L’asse tra la ‘ndrangheta e la nostra Università non cede. L’operazione Campus, che segue di quasi 13 anni l’operazione Panta Rei, scattata nell’ottobre 2000, riporta a galla gli stessi intrecci, gli stessi inciuci della prima: esami universitari facili-facili o superamento dei test di accesso alle facoltà. L’hanno chiamata Operazione Campus l’indagine che ha visto lavorare insieme la Dia di Catania e quella di Messina, sfociata oggi in 7 ordinanze emesse dal gip Maria Vermiglio, richieste dal procuratore aggiunto Sebastiano Ardita e dal sostituto procuratore Liliana Todaro. I sette indagati, a vario titolo, sono accusati di associazione a delinquere finalizzata alla corruzione, al traffico illecito di influenze, al millantato credito, al voto di scambio e, per uno tra gli arrestati, anche l’aggravante dell’utilizzo del metodo mafioso.

# DATI DISPONIBILI:
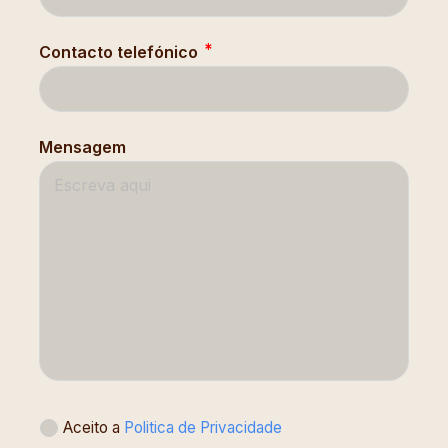
Contacto telefónico
Mensagem
Aceito a
Politica de Privacidade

# ISTRUZIONI:
1. Nel testo sull'operazione Campus, quale gip ha emesso le sette ordinanze?
2. Riproduci il testo sull'operazione Campus da "L’asse tra la" a "del metodo mafioso.".
3. Continua il testo sull'operazione Campus dopo la sua ultima frase.

# RISULTATI DELL'ESERCIZIO:
1. Maria Vermiglio.

2.
L’asse tra la ‘ndrangheta e la nostra Università non cede. L’operazione Campus, che segue di quasi 13 anni l’operazione Panta Rei, scattata nell’ottobre 2000, riporta a galla gli stessi intrecci, gli stessi inciuci della prima: esami universitari facili-facili o superamento dei test di accesso alle facoltà. L’hanno chiamata Operazione Campus l’indagine che ha visto lavorare insieme la Dia di Catania e quella di Messina, sfociata oggi in 7 ordinanze emesse dal gip Maria Vermiglio, richieste dal procuratore aggiunto Sebastiano Ardita e dal sostituto procuratore Liliana Todaro. I sette indagati, a vario titolo, sono accusati di associazione a delinquere finalizzata alla corruzione, al traffico illecito di influenze, al millantato credito, al voto di scambio e, per uno tra gli arrestati, anche l’aggravante dell’utilizzo del metodo mafioso.

3.
Secondo l’accusa, personaggio chiave dell’inchiesta è Domenico Antonio Montagnese, 50 anni, di Fabrizia, provincia di Vibo Valentia. Un calabrese che – secondo l’accusa- con la complicità di un noto docente messinese, il professore Marcello Caratozzolo, avrebbe manipolato alcuni esami alla facoltà di Economia. E’ Montagnese, per gli inquirenti, il collante tra la ‘ndragheta e l’ateneo messinese. Già indagato nella operazione Panta Rei, che 13 anni fa portò alla luce la lunga mano della cosca calabrese capeggiata da Giuseppe Morabito, detto “U tiradrittu”, sulla nostra Università, la nuova inchiesta lo vede attivo nella gestione di esami e test. Inquietanti i dialoghi intercettati, in cui Montagnese esprime i metodi sicuri per “passare test o esami di dottore commercialista. “ Se ti vuoi prendere gli esami senza fare un c…o e senza problemi, allora bisogna andare praticamente a minacciare. Non c’è niente da fare, è questo il sistema. Quello si caca di sotto. Bisogna andare a minacciare”. Questo uno dei dialoghi intercettati. E questo era il metodo intimidativo proposto da Montagnese. Poi c’era quello del condizionamento, per il quale era necessario l’aiuto interno.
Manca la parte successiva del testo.